**Assignment**
Please copy each line of the listing that includes the string "learning".

┄┄┄┄┄┄┄┄┄┄┄┄┄┄┄┄┄┄┄┄

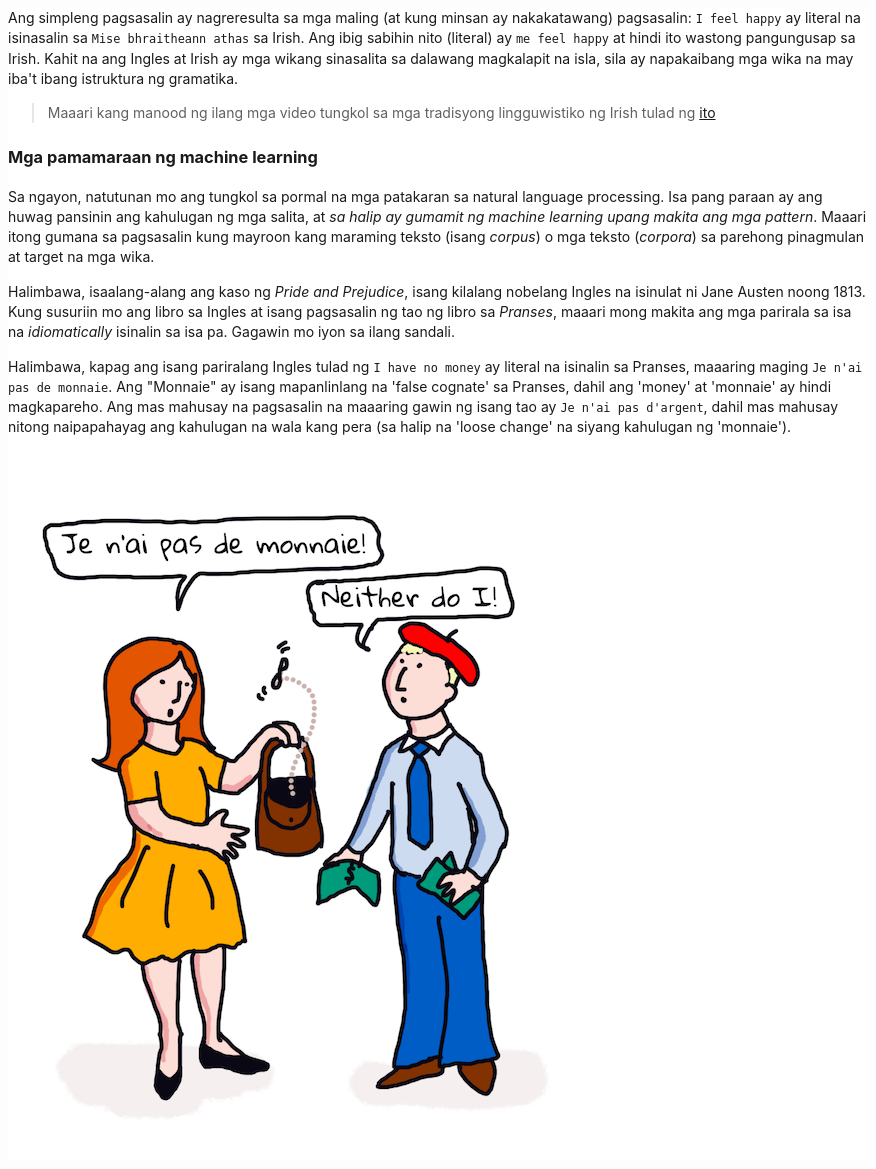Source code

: Ang simpleng pagsasalin ay nagreresulta sa mga maling (at kung minsan ay nakakatawang) pagsasalin: `I feel happy` ay literal na isinasalin sa `Mise bhraitheann athas` sa Irish. Ang ibig sabihin nito (literal) ay `me feel happy` at hindi ito wastong pangungusap sa Irish. Kahit na ang Ingles at Irish ay mga wikang sinasalita sa dalawang magkalapit na isla, sila ay napakaibang mga wika na may iba't ibang istruktura ng gramatika.

> Maaari kang manood ng ilang mga video tungkol sa mga tradisyong lingguwistiko ng Irish tulad ng [ito](https://www.youtube.com/watch?v=mRIaLSdRMMs)

### Mga pamamaraan ng machine learning

Sa ngayon, natutunan mo ang tungkol sa pormal na mga patakaran sa natural language processing. Isa pang paraan ay ang huwag pansinin ang kahulugan ng mga salita, at _sa halip ay gumamit ng machine learning upang makita ang mga pattern_. Maaari itong gumana sa pagsasalin kung mayroon kang maraming teksto (isang *corpus*) o mga teksto (*corpora*) sa parehong pinagmulan at target na mga wika.

Halimbawa, isaalang-alang ang kaso ng *Pride and Prejudice*, isang kilalang nobelang Ingles na isinulat ni Jane Austen noong 1813. Kung susuriin mo ang libro sa Ingles at isang pagsasalin ng tao ng libro sa *Pranses*, maaari mong makita ang mga parirala sa isa na _idiomatically_ isinalin sa isa pa. Gagawin mo iyon sa ilang sandali.

Halimbawa, kapag ang isang pariralang Ingles tulad ng `I have no money` ay literal na isinalin sa Pranses, maaaring maging `Je n'ai pas de monnaie`. Ang "Monnaie" ay isang mapanlinlang na 'false cognate' sa Pranses, dahil ang 'money' at 'monnaie' ay hindi magkapareho. Ang mas mahusay na pagsasalin na maaaring gawin ng isang tao ay `Je n'ai pas d'argent`, dahil mas mahusay nitong naipapahayag ang kahulugan na wala kang pera (sa halip na 'loose change' na siyang kahulugan ng 'monnaie').

![monnaie](../../../../translated_images/monnaie.606c5fa8369d5c3b3031ef0713e2069485c87985dd475cd9056bdf4c76c1f4b8.tl.png)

┄┄┄┄┄┄┄┄┄┄┄┄┄┄┄┄┄┄┄┄

**Written answer**
### Mga pamamaraan ng machine learning
Sa ngayon, natutunan mo ang tungkol sa pormal na mga patakaran sa natural language processing. Isa pang paraan ay ang huwag pansinin ang kahulugan ng mga salita, at _sa halip ay gumamit ng machine learning upang makita ang mga pattern_. Maaari itong gumana sa pagsasalin kung mayroon kang maraming teksto (isang *corpus*) o mga teksto (*corpora*) sa parehong pinagmulan at target na mga wika.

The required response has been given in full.